* [Data records]:
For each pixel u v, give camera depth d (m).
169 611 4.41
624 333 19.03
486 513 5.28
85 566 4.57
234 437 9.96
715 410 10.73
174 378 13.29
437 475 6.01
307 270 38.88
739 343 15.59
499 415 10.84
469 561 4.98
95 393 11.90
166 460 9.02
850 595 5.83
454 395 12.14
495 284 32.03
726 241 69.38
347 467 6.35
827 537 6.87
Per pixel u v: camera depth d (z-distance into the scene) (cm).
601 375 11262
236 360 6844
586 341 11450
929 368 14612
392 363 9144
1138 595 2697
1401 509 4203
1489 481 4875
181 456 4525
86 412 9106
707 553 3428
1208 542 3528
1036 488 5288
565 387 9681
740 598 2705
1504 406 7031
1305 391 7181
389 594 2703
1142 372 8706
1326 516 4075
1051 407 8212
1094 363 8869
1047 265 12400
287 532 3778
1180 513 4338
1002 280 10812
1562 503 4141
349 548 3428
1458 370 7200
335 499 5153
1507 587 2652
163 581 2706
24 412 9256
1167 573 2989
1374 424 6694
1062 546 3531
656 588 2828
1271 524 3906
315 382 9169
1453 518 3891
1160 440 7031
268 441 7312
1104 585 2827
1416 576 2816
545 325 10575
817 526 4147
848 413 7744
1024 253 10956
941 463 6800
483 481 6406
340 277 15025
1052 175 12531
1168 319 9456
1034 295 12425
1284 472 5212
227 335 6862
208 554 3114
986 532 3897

* [Your goal]:
Please transcribe exactly the line containing "1051 407 8212" and every line after it through the end of the records, and nothing else.

* [Completed task]:
1051 407 8212
1094 363 8869
1047 265 12400
287 532 3778
1180 513 4338
1002 280 10812
1562 503 4141
349 548 3428
1458 370 7200
335 499 5153
1507 587 2652
163 581 2706
24 412 9256
1167 573 2989
1374 424 6694
1062 546 3531
656 588 2828
1271 524 3906
315 382 9169
1453 518 3891
1160 440 7031
268 441 7312
1104 585 2827
1416 576 2816
545 325 10575
817 526 4147
848 413 7744
1024 253 10956
941 463 6800
483 481 6406
340 277 15025
1052 175 12531
1168 319 9456
1034 295 12425
1284 472 5212
227 335 6862
208 554 3114
986 532 3897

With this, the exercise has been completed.